I can report that Julie Delpy’s fingerprints will be on every sound mumble and frame of the film because she really does care. There was not one moment when she wasn’t completely frank, spontaneous and enthusiastic. Couldn’t detect any artifice. As the dubbing progressed, she made real effort to get everyone’s name, and had them all by the end of the dubbing session. She was unrelentingly kind, treating us all like artistic colleagues, and even accepted some script change suggestions. “Americans say pictures, not photos,” someone remarked, and she replied, “Really? Okay.”

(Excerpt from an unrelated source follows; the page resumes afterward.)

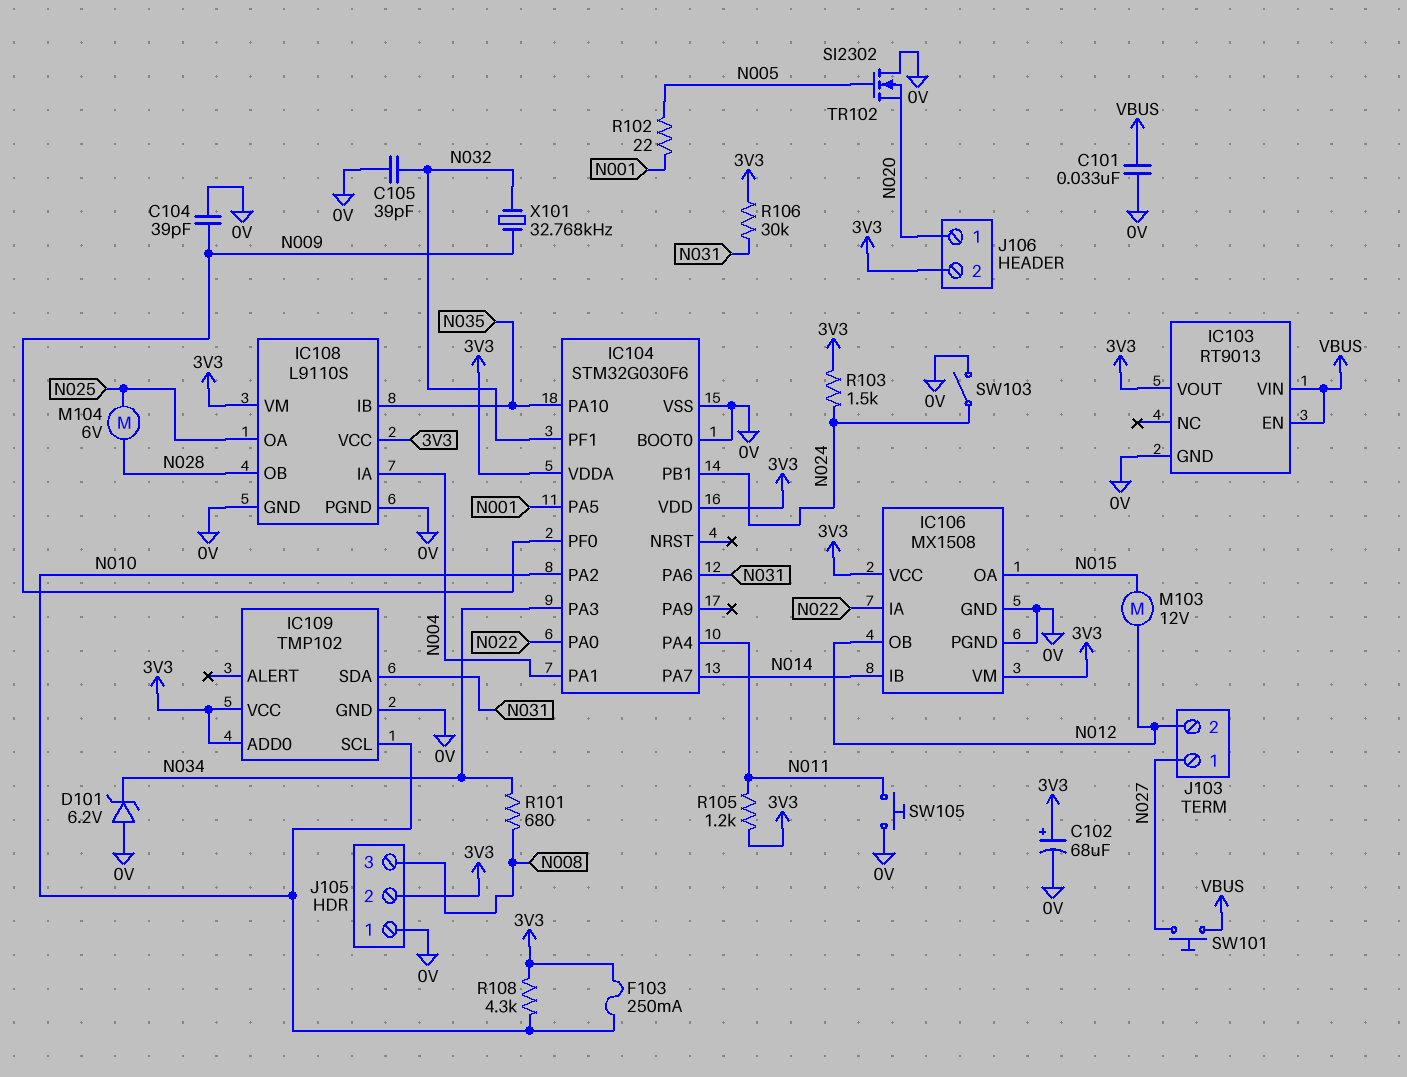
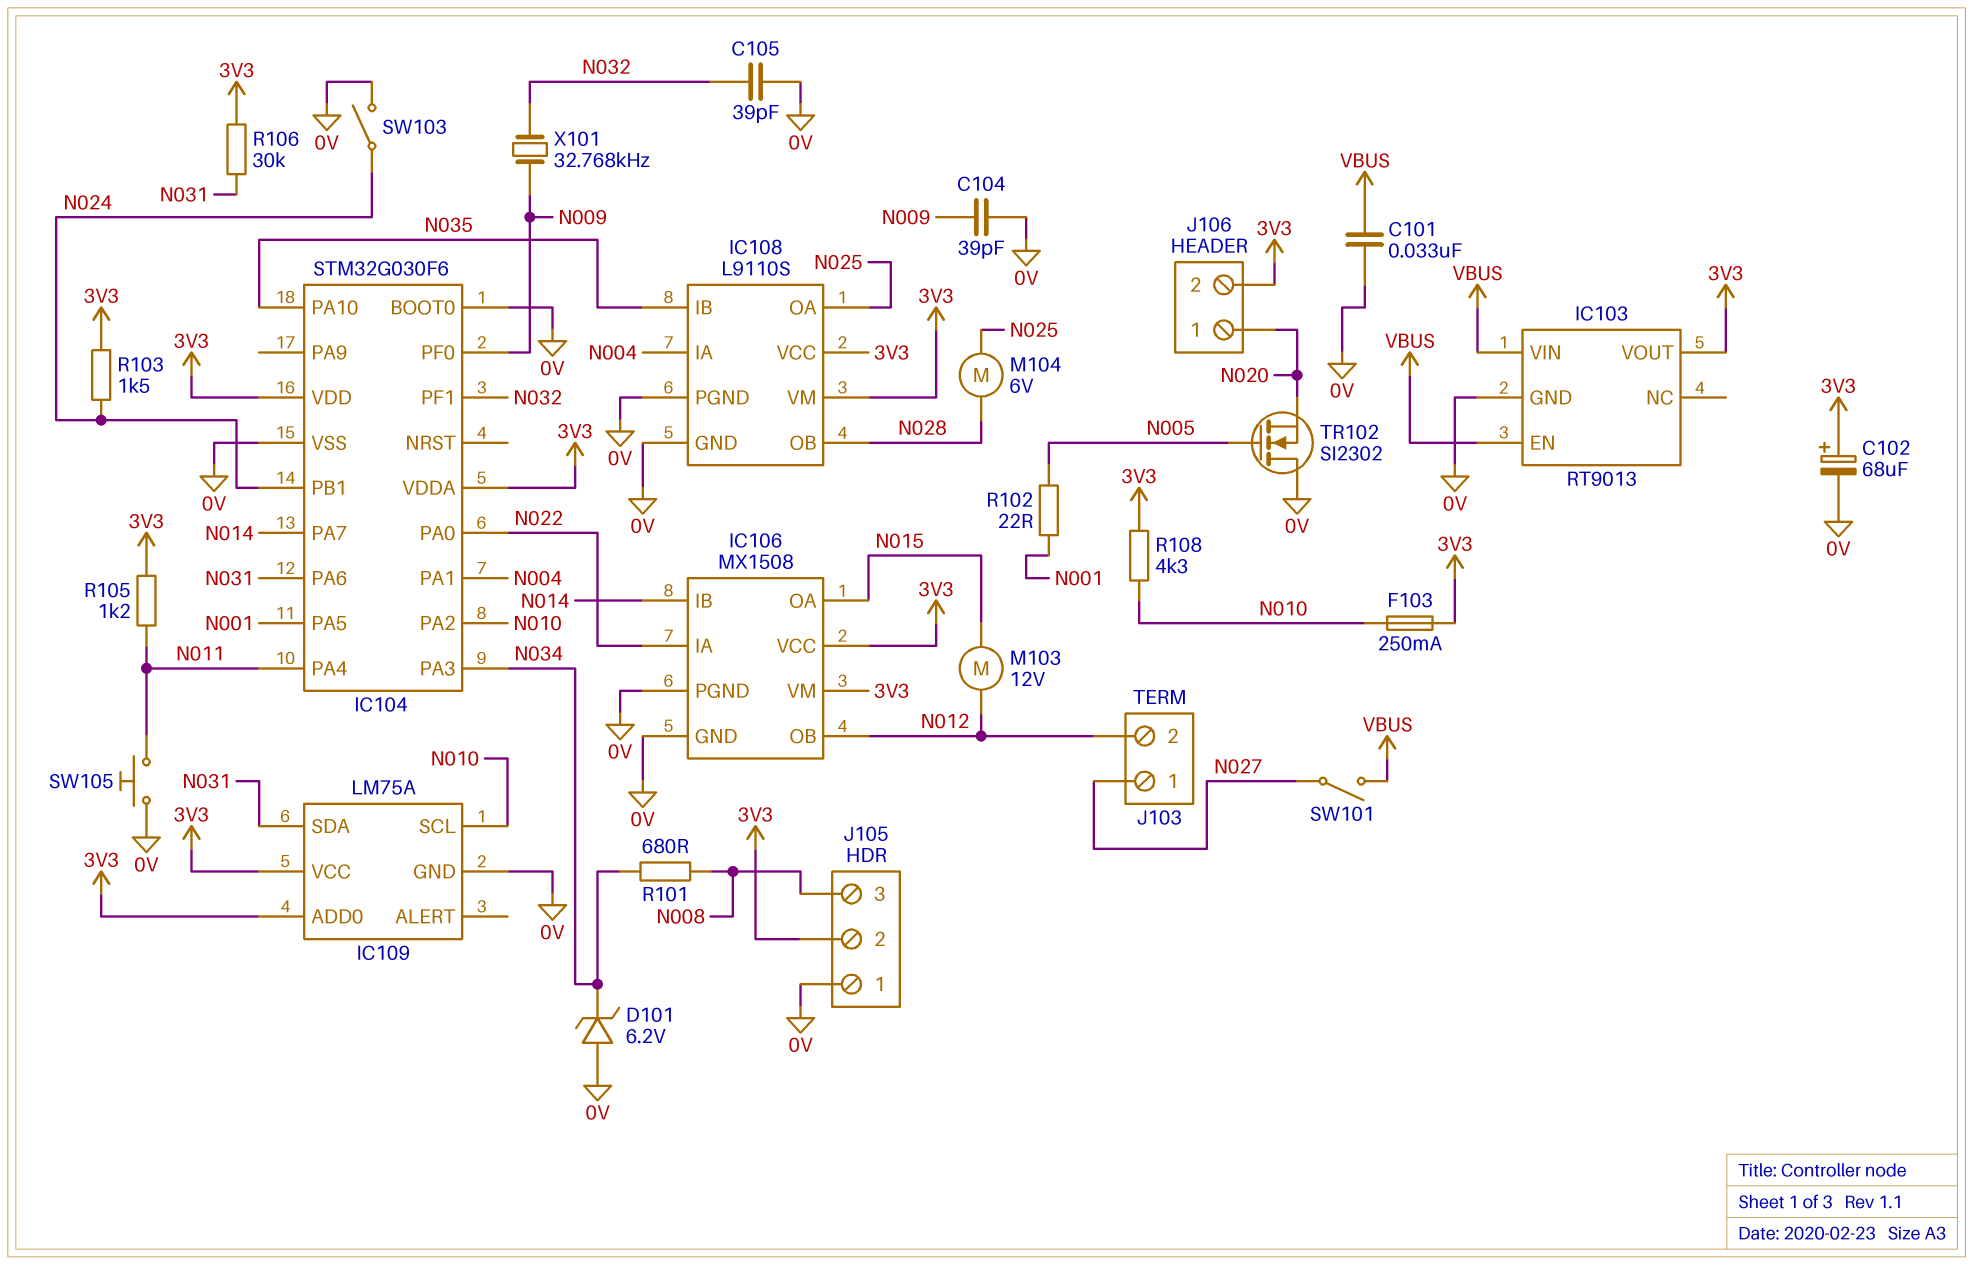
IC109: TMP102 -> LM75A
SW101: button (N027, VBUS) -> switch (N027, VBUS)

I departed thinking highly of this talented artist, and I hope her film is extremely successful so she’ll be given the budget to make one with high-tech exploding gadgets that go off whenever some character says the word “relationship”.

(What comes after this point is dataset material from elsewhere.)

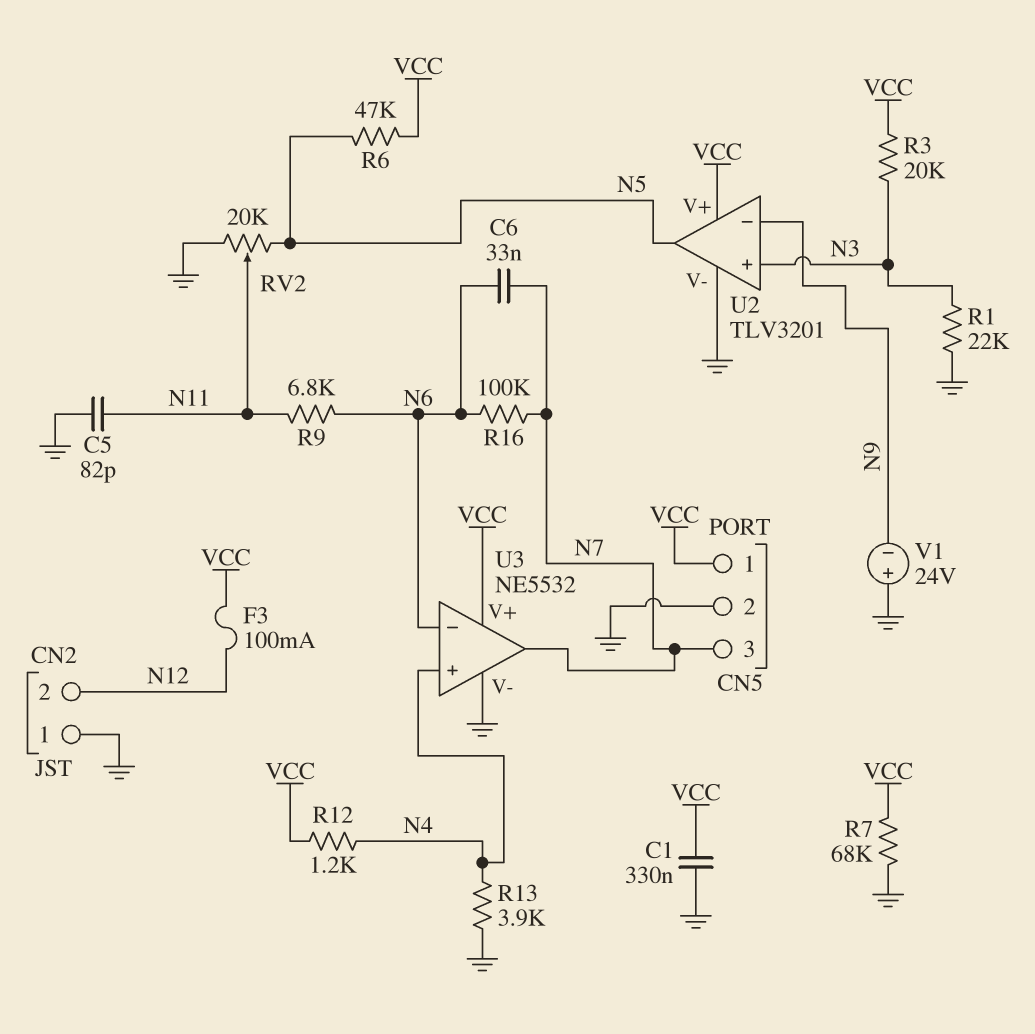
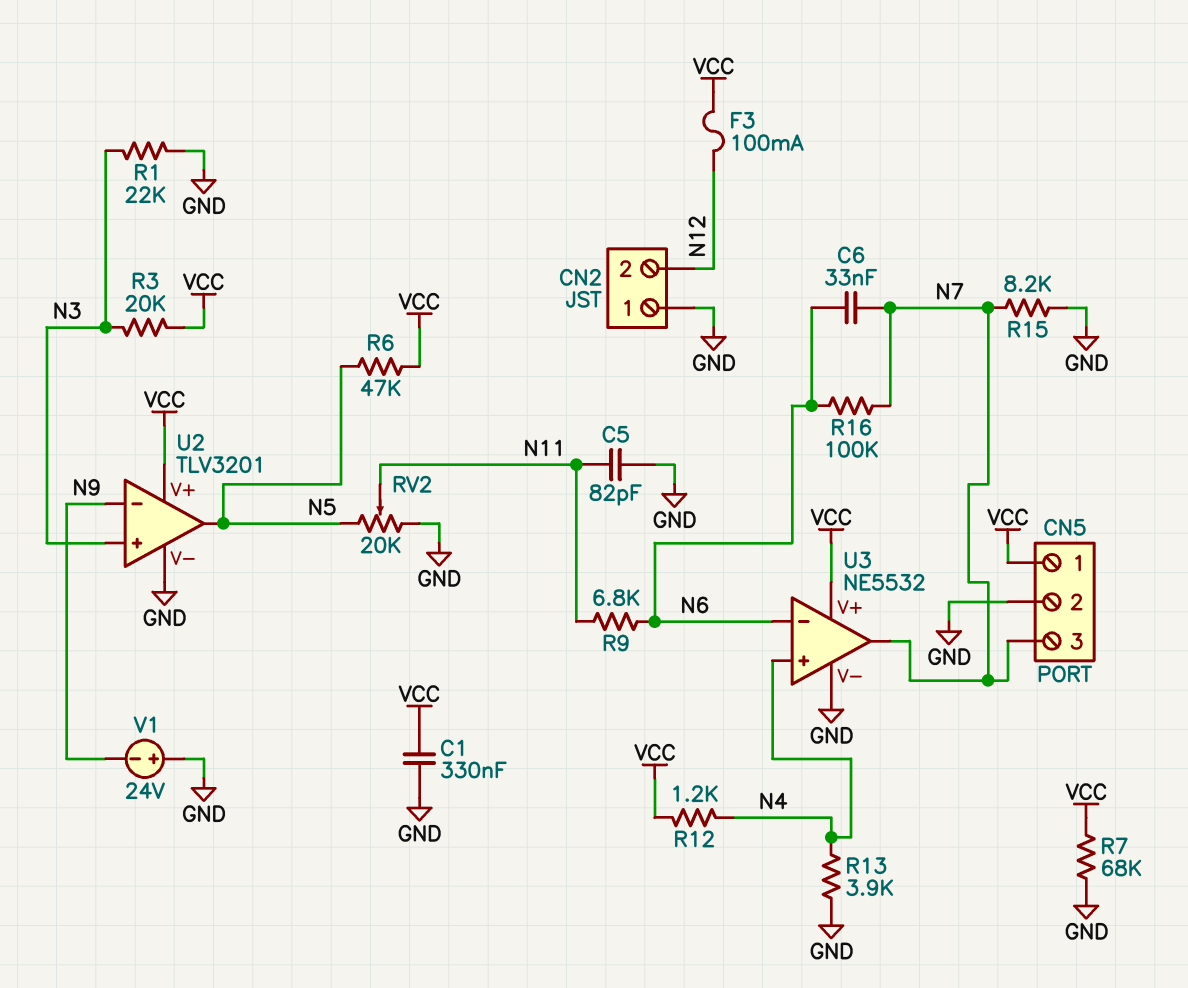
R15: none -> 8.2k (GND, N7)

To quote Roger Ebert, the film critic, “…Julie Delpy is an original, a woman who refuses to be defined or limited. Her first great roles were in Bertrand Tavernier’s “Beatrice” (1987), Agnieszka Holland’s “Europa Europa” (1990) and Krzysztof Kieslowski’s “White” (1994); she was in Linklater’s “Before Sunrise” “Waking Life” and “Before Sunset” and she dumped Bill Murray at the beginning of Jim Jarmusch’s “Broken Flowers.” In between, she studied film at NYU and made herself available for 30 student productions.”